I was standing near the centre of the clearing, and the plight of that young man, his depression was on my mind. Looking at the surrounding trees, the light played on them and I perceived creatures hiding behind many of the trees. Angels? Elementals? The Fae etc? No one at that time said a word but in my heart, as I looked around, I felt that these hidden creatures were of enormous power, and were hiding not because they were fearful of me, but because they were so powerful that they were fearful of doing me harm.

I stood there and ‘heard’ what one of them, or was it all of them, said. ‘Learn what you can about Juniper trees’. Still unable to speak, and standing there for what seemed hours, nothing more transpired. I awoke.

Over the next few days, I did some research, but even without trying too hard, synchronicity ‘kicked in’.

In ancient sacred text I re-read of a man named who had carried out, what he believed to be God’s will, but was running in fear of his life from a ruler. He laid under a Juniper tree and fell asleep, twice, and on both occasions was woken up and nourished by an angel. Later, having believed himself to be alone and retreating to a cave he had an encounter in the cave. A voice spoke and said, ‘What are you doing here’. I get goose bumps every time I read that account. The Voice was in the cave, too (and not outside), thus assuring Elijah he wasn’t alone. The Source of All never leaves us (even if we think the Source does). And, confessing his fear and depression that man received power and boldness from perceiving things differently. The circumstances may not have changed, but his outlook did change.

‘The stuff of our lives doesn’t change. It is we who change in relation to it.’ Molly Vass

In some cultures, I found out that the Juniper tree is thought to be a guide and gatekeeper to the Imaginal realm, bringing humankind in contact with the powers and blessings of the Invisible realms. In Germany, I’m told the name for the Juniper tree is ‘wacholder’. It means the ‘tree of awakening’.

I found out that Juniper is used cross-culturally to bring blessings, and to make sacred. Thus, it is said, it can help one to listen more closely to our inner wisdom, uncover our true path, and connect more deeply with matters of the Spirit, bringing one in touch with the Sacred in your life. Truly, there was great wisdom to do as those creatures had tasked.

Over the next few days as I pondered on such things, and an assurance ‘tumbled’ across my spirit, and it seemed to me that that young man, currently depressed, was undergoing something much more profound and deeper than I had first envisaged. Something deeper than he knew, too.

Also, in the ‘cave’ he found himself in, he needed to know that he wasn’t alone, and so, so far as I possibly could, I drew alongside the younger man and ‘held space’ for him – walking along with him, without judgment, sharing his journey to an unknown destination.
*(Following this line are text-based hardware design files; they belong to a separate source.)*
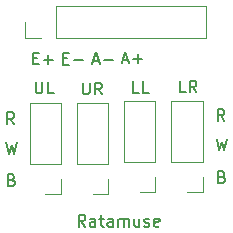
<source format=gbr>
%TF.GenerationSoftware,KiCad,Pcbnew,7.0.2*%
%TF.CreationDate,2024-03-22T08:16:19+01:00*%
%TF.ProjectId,NB_Iot,4e425f49-6f74-42e6-9b69-6361645f7063,rev?*%
%TF.SameCoordinates,Original*%
%TF.FileFunction,Legend,Top*%
%TF.FilePolarity,Positive*%
%FSLAX46Y46*%
G04 Gerber Fmt 4.6, Leading zero omitted, Abs format (unit mm)*
G04 Created by KiCad (PCBNEW 7.0.2) date 2024-03-22 08:16:19*
%MOMM*%
%LPD*%
G01*
G04 APERTURE LIST*
%ADD10C,0.150000*%
%ADD11C,0.120000*%
G04 APERTURE END LIST*
D10*
X124188095Y-57047619D02*
X124188095Y-57857142D01*
X124188095Y-57857142D02*
X124235714Y-57952380D01*
X124235714Y-57952380D02*
X124283333Y-58000000D01*
X124283333Y-58000000D02*
X124378571Y-58047619D01*
X124378571Y-58047619D02*
X124569047Y-58047619D01*
X124569047Y-58047619D02*
X124664285Y-58000000D01*
X124664285Y-58000000D02*
X124711904Y-57952380D01*
X124711904Y-57952380D02*
X124759523Y-57857142D01*
X124759523Y-57857142D02*
X124759523Y-57047619D01*
X125711904Y-58047619D02*
X125235714Y-58047619D01*
X125235714Y-58047619D02*
X125235714Y-57047619D01*
X131550476Y-55221904D02*
X132026666Y-55221904D01*
X131455238Y-55507619D02*
X131788571Y-54507619D01*
X131788571Y-54507619D02*
X132121904Y-55507619D01*
X132455238Y-55126666D02*
X133217143Y-55126666D01*
X132836190Y-55507619D02*
X132836190Y-54745714D01*
X126518095Y-55073809D02*
X126851428Y-55073809D01*
X126994285Y-55597619D02*
X126518095Y-55597619D01*
X126518095Y-55597619D02*
X126518095Y-54597619D01*
X126518095Y-54597619D02*
X126994285Y-54597619D01*
X127422857Y-55216666D02*
X128184762Y-55216666D01*
X123958095Y-55063809D02*
X124291428Y-55063809D01*
X124434285Y-55587619D02*
X123958095Y-55587619D01*
X123958095Y-55587619D02*
X123958095Y-54587619D01*
X123958095Y-54587619D02*
X124434285Y-54587619D01*
X124862857Y-55206666D02*
X125624762Y-55206666D01*
X125243809Y-55587619D02*
X125243809Y-54825714D01*
X140169523Y-60377619D02*
X139836190Y-59901428D01*
X139598095Y-60377619D02*
X139598095Y-59377619D01*
X139598095Y-59377619D02*
X139979047Y-59377619D01*
X139979047Y-59377619D02*
X140074285Y-59425238D01*
X140074285Y-59425238D02*
X140121904Y-59472857D01*
X140121904Y-59472857D02*
X140169523Y-59568095D01*
X140169523Y-59568095D02*
X140169523Y-59710952D01*
X140169523Y-59710952D02*
X140121904Y-59806190D01*
X140121904Y-59806190D02*
X140074285Y-59853809D01*
X140074285Y-59853809D02*
X139979047Y-59901428D01*
X139979047Y-59901428D02*
X139598095Y-59901428D01*
X132934285Y-58027619D02*
X132458095Y-58027619D01*
X132458095Y-58027619D02*
X132458095Y-57027619D01*
X133743809Y-58027619D02*
X133267619Y-58027619D01*
X133267619Y-58027619D02*
X133267619Y-57027619D01*
X139961428Y-65103809D02*
X140104285Y-65151428D01*
X140104285Y-65151428D02*
X140151904Y-65199047D01*
X140151904Y-65199047D02*
X140199523Y-65294285D01*
X140199523Y-65294285D02*
X140199523Y-65437142D01*
X140199523Y-65437142D02*
X140151904Y-65532380D01*
X140151904Y-65532380D02*
X140104285Y-65580000D01*
X140104285Y-65580000D02*
X140009047Y-65627619D01*
X140009047Y-65627619D02*
X139628095Y-65627619D01*
X139628095Y-65627619D02*
X139628095Y-64627619D01*
X139628095Y-64627619D02*
X139961428Y-64627619D01*
X139961428Y-64627619D02*
X140056666Y-64675238D01*
X140056666Y-64675238D02*
X140104285Y-64722857D01*
X140104285Y-64722857D02*
X140151904Y-64818095D01*
X140151904Y-64818095D02*
X140151904Y-64913333D01*
X140151904Y-64913333D02*
X140104285Y-65008571D01*
X140104285Y-65008571D02*
X140056666Y-65056190D01*
X140056666Y-65056190D02*
X139961428Y-65103809D01*
X139961428Y-65103809D02*
X139628095Y-65103809D01*
X122369523Y-60647619D02*
X122036190Y-60171428D01*
X121798095Y-60647619D02*
X121798095Y-59647619D01*
X121798095Y-59647619D02*
X122179047Y-59647619D01*
X122179047Y-59647619D02*
X122274285Y-59695238D01*
X122274285Y-59695238D02*
X122321904Y-59742857D01*
X122321904Y-59742857D02*
X122369523Y-59838095D01*
X122369523Y-59838095D02*
X122369523Y-59980952D01*
X122369523Y-59980952D02*
X122321904Y-60076190D01*
X122321904Y-60076190D02*
X122274285Y-60123809D01*
X122274285Y-60123809D02*
X122179047Y-60171428D01*
X122179047Y-60171428D02*
X121798095Y-60171428D01*
X139512857Y-61877619D02*
X139750952Y-62877619D01*
X139750952Y-62877619D02*
X139941428Y-62163333D01*
X139941428Y-62163333D02*
X140131904Y-62877619D01*
X140131904Y-62877619D02*
X140370000Y-61877619D01*
X129090476Y-55271904D02*
X129566666Y-55271904D01*
X128995238Y-55557619D02*
X129328571Y-54557619D01*
X129328571Y-54557619D02*
X129661904Y-55557619D01*
X129995238Y-55176666D02*
X130757143Y-55176666D01*
X128389523Y-69317619D02*
X128056190Y-68841428D01*
X127818095Y-69317619D02*
X127818095Y-68317619D01*
X127818095Y-68317619D02*
X128199047Y-68317619D01*
X128199047Y-68317619D02*
X128294285Y-68365238D01*
X128294285Y-68365238D02*
X128341904Y-68412857D01*
X128341904Y-68412857D02*
X128389523Y-68508095D01*
X128389523Y-68508095D02*
X128389523Y-68650952D01*
X128389523Y-68650952D02*
X128341904Y-68746190D01*
X128341904Y-68746190D02*
X128294285Y-68793809D01*
X128294285Y-68793809D02*
X128199047Y-68841428D01*
X128199047Y-68841428D02*
X127818095Y-68841428D01*
X129246666Y-69317619D02*
X129246666Y-68793809D01*
X129246666Y-68793809D02*
X129199047Y-68698571D01*
X129199047Y-68698571D02*
X129103809Y-68650952D01*
X129103809Y-68650952D02*
X128913333Y-68650952D01*
X128913333Y-68650952D02*
X128818095Y-68698571D01*
X129246666Y-69270000D02*
X129151428Y-69317619D01*
X129151428Y-69317619D02*
X128913333Y-69317619D01*
X128913333Y-69317619D02*
X128818095Y-69270000D01*
X128818095Y-69270000D02*
X128770476Y-69174761D01*
X128770476Y-69174761D02*
X128770476Y-69079523D01*
X128770476Y-69079523D02*
X128818095Y-68984285D01*
X128818095Y-68984285D02*
X128913333Y-68936666D01*
X128913333Y-68936666D02*
X129151428Y-68936666D01*
X129151428Y-68936666D02*
X129246666Y-68889047D01*
X129580000Y-68650952D02*
X129960952Y-68650952D01*
X129722857Y-68317619D02*
X129722857Y-69174761D01*
X129722857Y-69174761D02*
X129770476Y-69270000D01*
X129770476Y-69270000D02*
X129865714Y-69317619D01*
X129865714Y-69317619D02*
X129960952Y-69317619D01*
X130722857Y-69317619D02*
X130722857Y-68793809D01*
X130722857Y-68793809D02*
X130675238Y-68698571D01*
X130675238Y-68698571D02*
X130580000Y-68650952D01*
X130580000Y-68650952D02*
X130389524Y-68650952D01*
X130389524Y-68650952D02*
X130294286Y-68698571D01*
X130722857Y-69270000D02*
X130627619Y-69317619D01*
X130627619Y-69317619D02*
X130389524Y-69317619D01*
X130389524Y-69317619D02*
X130294286Y-69270000D01*
X130294286Y-69270000D02*
X130246667Y-69174761D01*
X130246667Y-69174761D02*
X130246667Y-69079523D01*
X130246667Y-69079523D02*
X130294286Y-68984285D01*
X130294286Y-68984285D02*
X130389524Y-68936666D01*
X130389524Y-68936666D02*
X130627619Y-68936666D01*
X130627619Y-68936666D02*
X130722857Y-68889047D01*
X131199048Y-69317619D02*
X131199048Y-68650952D01*
X131199048Y-68746190D02*
X131246667Y-68698571D01*
X131246667Y-68698571D02*
X131341905Y-68650952D01*
X131341905Y-68650952D02*
X131484762Y-68650952D01*
X131484762Y-68650952D02*
X131580000Y-68698571D01*
X131580000Y-68698571D02*
X131627619Y-68793809D01*
X131627619Y-68793809D02*
X131627619Y-69317619D01*
X131627619Y-68793809D02*
X131675238Y-68698571D01*
X131675238Y-68698571D02*
X131770476Y-68650952D01*
X131770476Y-68650952D02*
X131913333Y-68650952D01*
X131913333Y-68650952D02*
X132008572Y-68698571D01*
X132008572Y-68698571D02*
X132056191Y-68793809D01*
X132056191Y-68793809D02*
X132056191Y-69317619D01*
X132960952Y-68650952D02*
X132960952Y-69317619D01*
X132532381Y-68650952D02*
X132532381Y-69174761D01*
X132532381Y-69174761D02*
X132580000Y-69270000D01*
X132580000Y-69270000D02*
X132675238Y-69317619D01*
X132675238Y-69317619D02*
X132818095Y-69317619D01*
X132818095Y-69317619D02*
X132913333Y-69270000D01*
X132913333Y-69270000D02*
X132960952Y-69222380D01*
X133389524Y-69270000D02*
X133484762Y-69317619D01*
X133484762Y-69317619D02*
X133675238Y-69317619D01*
X133675238Y-69317619D02*
X133770476Y-69270000D01*
X133770476Y-69270000D02*
X133818095Y-69174761D01*
X133818095Y-69174761D02*
X133818095Y-69127142D01*
X133818095Y-69127142D02*
X133770476Y-69031904D01*
X133770476Y-69031904D02*
X133675238Y-68984285D01*
X133675238Y-68984285D02*
X133532381Y-68984285D01*
X133532381Y-68984285D02*
X133437143Y-68936666D01*
X133437143Y-68936666D02*
X133389524Y-68841428D01*
X133389524Y-68841428D02*
X133389524Y-68793809D01*
X133389524Y-68793809D02*
X133437143Y-68698571D01*
X133437143Y-68698571D02*
X133532381Y-68650952D01*
X133532381Y-68650952D02*
X133675238Y-68650952D01*
X133675238Y-68650952D02*
X133770476Y-68698571D01*
X134627619Y-69270000D02*
X134532381Y-69317619D01*
X134532381Y-69317619D02*
X134341905Y-69317619D01*
X134341905Y-69317619D02*
X134246667Y-69270000D01*
X134246667Y-69270000D02*
X134199048Y-69174761D01*
X134199048Y-69174761D02*
X134199048Y-68793809D01*
X134199048Y-68793809D02*
X134246667Y-68698571D01*
X134246667Y-68698571D02*
X134341905Y-68650952D01*
X134341905Y-68650952D02*
X134532381Y-68650952D01*
X134532381Y-68650952D02*
X134627619Y-68698571D01*
X134627619Y-68698571D02*
X134675238Y-68793809D01*
X134675238Y-68793809D02*
X134675238Y-68889047D01*
X134675238Y-68889047D02*
X134199048Y-68984285D01*
X128178095Y-57127619D02*
X128178095Y-57937142D01*
X128178095Y-57937142D02*
X128225714Y-58032380D01*
X128225714Y-58032380D02*
X128273333Y-58080000D01*
X128273333Y-58080000D02*
X128368571Y-58127619D01*
X128368571Y-58127619D02*
X128559047Y-58127619D01*
X128559047Y-58127619D02*
X128654285Y-58080000D01*
X128654285Y-58080000D02*
X128701904Y-58032380D01*
X128701904Y-58032380D02*
X128749523Y-57937142D01*
X128749523Y-57937142D02*
X128749523Y-57127619D01*
X129797142Y-58127619D02*
X129463809Y-57651428D01*
X129225714Y-58127619D02*
X129225714Y-57127619D01*
X129225714Y-57127619D02*
X129606666Y-57127619D01*
X129606666Y-57127619D02*
X129701904Y-57175238D01*
X129701904Y-57175238D02*
X129749523Y-57222857D01*
X129749523Y-57222857D02*
X129797142Y-57318095D01*
X129797142Y-57318095D02*
X129797142Y-57460952D01*
X129797142Y-57460952D02*
X129749523Y-57556190D01*
X129749523Y-57556190D02*
X129701904Y-57603809D01*
X129701904Y-57603809D02*
X129606666Y-57651428D01*
X129606666Y-57651428D02*
X129225714Y-57651428D01*
X121712857Y-62147619D02*
X121950952Y-63147619D01*
X121950952Y-63147619D02*
X122141428Y-62433333D01*
X122141428Y-62433333D02*
X122331904Y-63147619D01*
X122331904Y-63147619D02*
X122570000Y-62147619D01*
X136894285Y-57957619D02*
X136418095Y-57957619D01*
X136418095Y-57957619D02*
X136418095Y-56957619D01*
X137799047Y-57957619D02*
X137465714Y-57481428D01*
X137227619Y-57957619D02*
X137227619Y-56957619D01*
X137227619Y-56957619D02*
X137608571Y-56957619D01*
X137608571Y-56957619D02*
X137703809Y-57005238D01*
X137703809Y-57005238D02*
X137751428Y-57052857D01*
X137751428Y-57052857D02*
X137799047Y-57148095D01*
X137799047Y-57148095D02*
X137799047Y-57290952D01*
X137799047Y-57290952D02*
X137751428Y-57386190D01*
X137751428Y-57386190D02*
X137703809Y-57433809D01*
X137703809Y-57433809D02*
X137608571Y-57481428D01*
X137608571Y-57481428D02*
X137227619Y-57481428D01*
X122161428Y-65373809D02*
X122304285Y-65421428D01*
X122304285Y-65421428D02*
X122351904Y-65469047D01*
X122351904Y-65469047D02*
X122399523Y-65564285D01*
X122399523Y-65564285D02*
X122399523Y-65707142D01*
X122399523Y-65707142D02*
X122351904Y-65802380D01*
X122351904Y-65802380D02*
X122304285Y-65850000D01*
X122304285Y-65850000D02*
X122209047Y-65897619D01*
X122209047Y-65897619D02*
X121828095Y-65897619D01*
X121828095Y-65897619D02*
X121828095Y-64897619D01*
X121828095Y-64897619D02*
X122161428Y-64897619D01*
X122161428Y-64897619D02*
X122256666Y-64945238D01*
X122256666Y-64945238D02*
X122304285Y-64992857D01*
X122304285Y-64992857D02*
X122351904Y-65088095D01*
X122351904Y-65088095D02*
X122351904Y-65183333D01*
X122351904Y-65183333D02*
X122304285Y-65278571D01*
X122304285Y-65278571D02*
X122256666Y-65326190D01*
X122256666Y-65326190D02*
X122161428Y-65373809D01*
X122161428Y-65373809D02*
X121828095Y-65373809D01*
D11*
%TO.C,J4*%
X134330000Y-66410000D02*
X133000000Y-66410000D01*
X134330000Y-65080000D02*
X134330000Y-66410000D01*
X134330000Y-63810000D02*
X134330000Y-58670000D01*
X134330000Y-63810000D02*
X131670000Y-63810000D01*
X134330000Y-58670000D02*
X131670000Y-58670000D01*
X131670000Y-63810000D02*
X131670000Y-58670000D01*
%TO.C,J1*%
X126330000Y-66590000D02*
X125000000Y-66590000D01*
X126330000Y-65260000D02*
X126330000Y-66590000D01*
X126330000Y-63990000D02*
X126330000Y-58850000D01*
X126330000Y-63990000D02*
X123670000Y-63990000D01*
X126330000Y-58850000D02*
X123670000Y-58850000D01*
X123670000Y-63990000D02*
X123670000Y-58850000D01*
%TO.C,J2*%
X123290000Y-53320000D02*
X123290000Y-51990000D01*
X124620000Y-53320000D02*
X123290000Y-53320000D01*
X125890000Y-53320000D02*
X138650000Y-53320000D01*
X125890000Y-53320000D02*
X125890000Y-50660000D01*
X138650000Y-53320000D02*
X138650000Y-50660000D01*
X125890000Y-50660000D02*
X138650000Y-50660000D01*
%TO.C,J5*%
X138330000Y-66410000D02*
X137000000Y-66410000D01*
X138330000Y-65080000D02*
X138330000Y-66410000D01*
X138330000Y-63810000D02*
X138330000Y-58670000D01*
X138330000Y-63810000D02*
X135670000Y-63810000D01*
X138330000Y-58670000D02*
X135670000Y-58670000D01*
X135670000Y-63810000D02*
X135670000Y-58670000D01*
%TO.C,J3*%
X130330000Y-66590000D02*
X129000000Y-66590000D01*
X130330000Y-65260000D02*
X130330000Y-66590000D01*
X130330000Y-63990000D02*
X130330000Y-58850000D01*
X130330000Y-63990000D02*
X127670000Y-63990000D01*
X130330000Y-58850000D02*
X127670000Y-58850000D01*
X127670000Y-63990000D02*
X127670000Y-58850000D01*
%TD*%
M02*

</source>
I knew that this was his current path, and that there was nothing I could materially do, except to be there for him. Sometimes the best aid we can give someone comes not in words but in the simple action of being there for them.

’ Perhaps the oldest working truth of self-discovery is that the only way out is through.’ Mark Nepo

Maybe there are some dreams that you have dreamed that were significant, or perhaps with hindsight you now see them as significant to you. Dreams can be very powerful wisdom-givers, for when we’re asleep we’re free from distractions and our barriers are lowered. And the Source of All, who communicates profound matters in metaphors and ‘pictures’ (as there is no other way) has our undivided attention. When asleep and dreaming we are (more) receptive to That Which Is Bigger Than Us. Truly, dreams can be very important.

After some months that young man’s depression lifted.